EDMONTON (CP) -- Elk farmed in Alberta could soon be in the line of fire on Saskatchewan hunt farms, an Alberta agriculture official said Wednesday.

Doug Milligan said the Alberta government is working on a deal with Saskatchewan that would allow surplus Alberta farm elk to be moved here for penned hunting.

"We're hoping it will lead to that," Milligan said Wednesday. "That's for sure the expectation, but there's no assurance that will happen."

Penned hunting -- shooting animals in fenced enclosures -- has been rejected by Alberta politicians despite intense lobbying from elk farmers.

Even the label is a sensitive issue.

"We would prefer, and the industry would prefer, if you didn't call them penned hunts," Milligan said. "The industry feels that is a negative connotation of a hunt farm."

Saskatchewan would have to relax its rules on moving elk and deer across the provincial boundary for the plan to work.

Alberta officials hope that could occur if Alberta permits farmed elk from Saskatchewan to be brought to Edmonton for processing at a federally-inspected slaughterhouse.

Ray Makowecki, president of the 15,000-member Alberta Fish and Game Association, slammed the idea of penned hunts, whether they are in Alberta or Saskatchewan.

"We just don't support that concept. It doesn't matter where it is occurring," he said. "It would really concern us that we are doing anything to support penned hunting anywhere. We're very strongly opposed."

Makowecki said his group is also concerned about allowing tame elk and deer from Saskatchewan into Alberta because of the risk of disease.

More than 8,000 Saskatchewan game-farmed animals in the past few years have been slaughtered in order to stem an outbreak of chronic wasting disease, an offshoot of mad cow disease and Creutzfeldt-Jakob disease in humans.

"We are not really very secure in the science and knowledge behind some of these problems with chronic wasting disease. That worries us right off the bat," said Makowecki.

Milligan said Alberta officials expect several hundred Saskatchewan farmed-elk "as a starting point" to be processed in Edmonton once the regulations banning their import are changed.

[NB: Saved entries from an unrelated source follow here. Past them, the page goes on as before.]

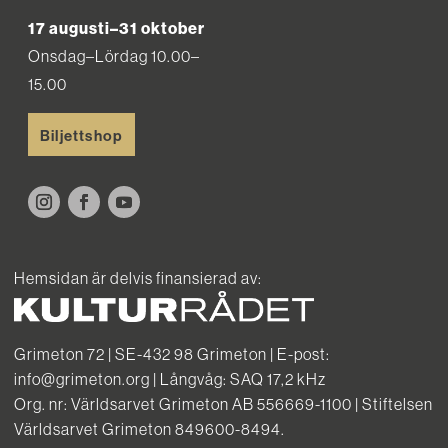
17 augusti–31 oktober
Onsdag–Lördag 10.00–
15.00
Biljettshop
Hemsidan är delvis finansierad av:
Grimeton 72 | SE-432 98 Grimeton | E-post:
info@grimeton.org | Långvåg: SAQ 17,2 kHz
Org. nr: Världsarvet Grimeton AB 556669-1100 | Stiftelsen
Världsarvet Grimeton 849600-8494.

He said the animals must be from farms in Saskatchewan that have a rigourous disease testing program and all animals that are shipped for slaughter must be tested before the meat is sold.

Alberta Premier Ralph Klein called shooting penned up animals "abhorrent" when game farmers lobbied the province to set up hunt farms two years ago.

"I think it's abhorrent to take wild animals and have them penned up and available to hunters who don't want to take the time and effort to go out into the wild," the premier said at the time.